Er bot christlichen Kirchen die Stirn

Gegen Gott und Teufel: Karlheinz Deschner 89-jährig gestorben.

München. „Aufklärung ist Ärgernis, wer die Welt erhellt, macht ihren Dreck deutlicher.“ Mit diesem Aphorismus formulierte Karlheinz Deschner einst sein Lebensmotto. Er mochte es schon immer radikal und hatte sein eigenes Glaubensbekenntnis: „Ich glaube wenig, und das auch nicht ganz.“ Seit den 1960er Jahren galt er als einer der bekanntesten und für manche auch bedeutendsten Kirchenkritiker in Deutschland. Im Alter von 89 Jahren starb Deschner am vergangenen Dienstag in Bayern, wie die Giordano-Bruno-Stiftung gestern mitteilte.

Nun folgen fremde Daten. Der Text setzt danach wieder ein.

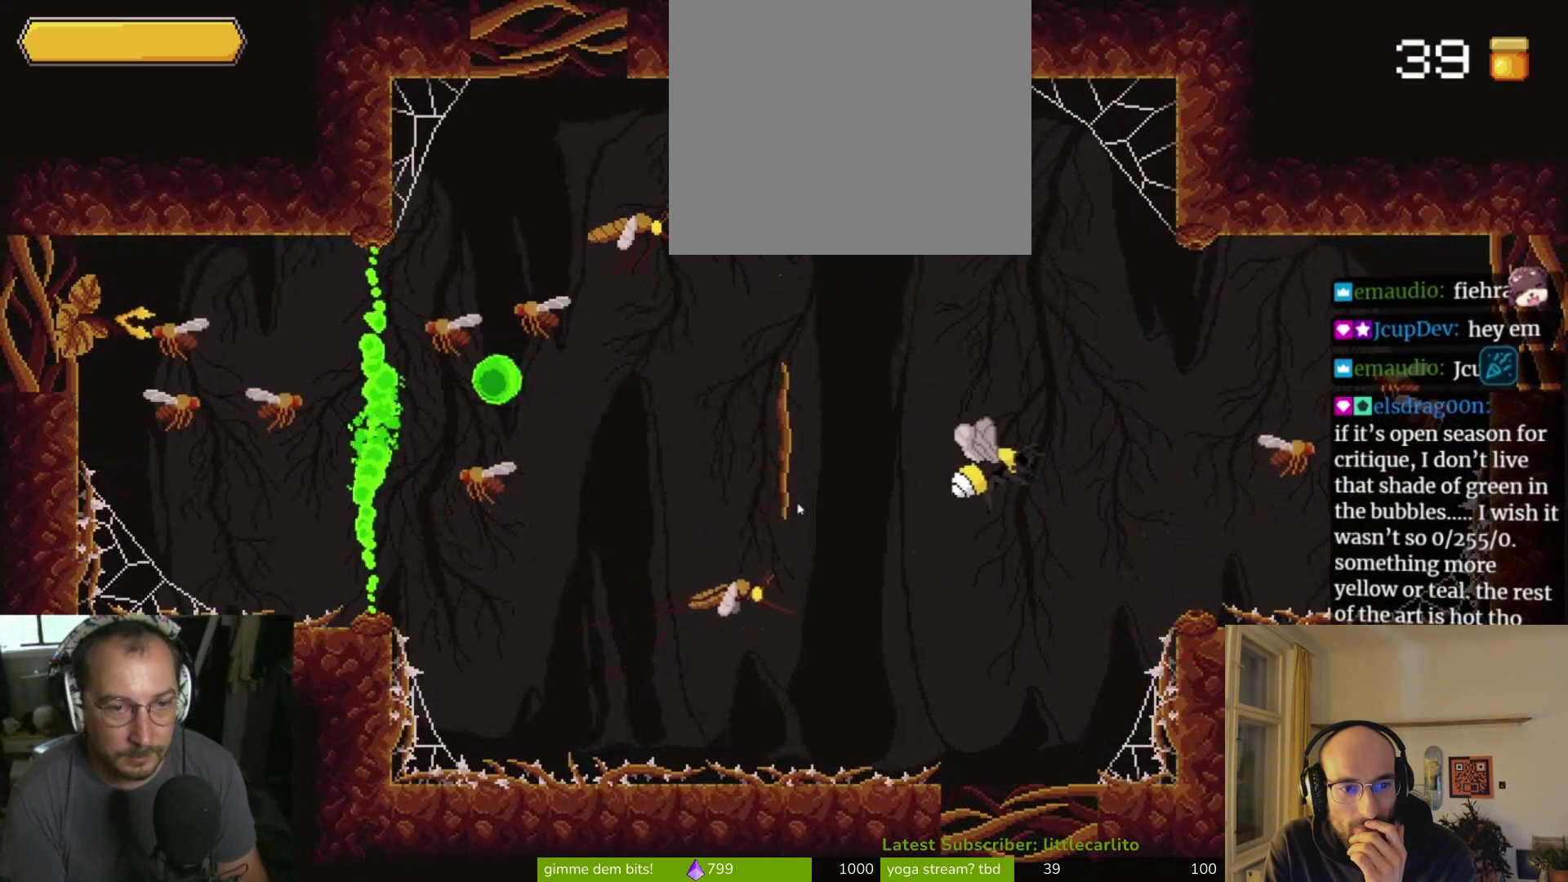
{"buttons": [], "left_stick": "center", "right_stick": "center", "events": [[100, "left_stick", "up-left"], [233, "CIRCLE", "down"], [400, "CIRCLE", "up"], [467, "left_stick", "center"]]}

Deschner wurde mit seiner „Kriminalgeschichte des Christentums“ bekannt. Darin rechnete er mit der „Religion der Nächstenliebe“ ab. Der 11. Band „Die Politik der Päpste“ erschien zuletzt. Weil seine Kraft aber nicht mehr ausreichte, das 1200 Seiten umfassende Werk selber zu aktualisieren, habe Michael Schmidt-Salomon von der Giordano-Bruno-Stiftung die Darstellung der zweiten Hälfte des Pontifikats von Johannes Paul II. und Benedikt XVI. übernommen, heißt es im Nachruf der Stiftung. „Die Geschichte derer, die ich beschreibe, hat mich zu ihrem Feind gemacht“, so hatte Deschner einmal seinen Antrieb beschrieben. Im Christentum sah er eine kriminelle Institution, der es nur um Macht geht. Seine Bücher sind in zwölf Sprachen übersetzt worden. In den 1960er Jahren untersuchte er die Rolle der Kirche im Faschismus. 1974 schrieb er eine „Sexualgeschichte des Christentums“.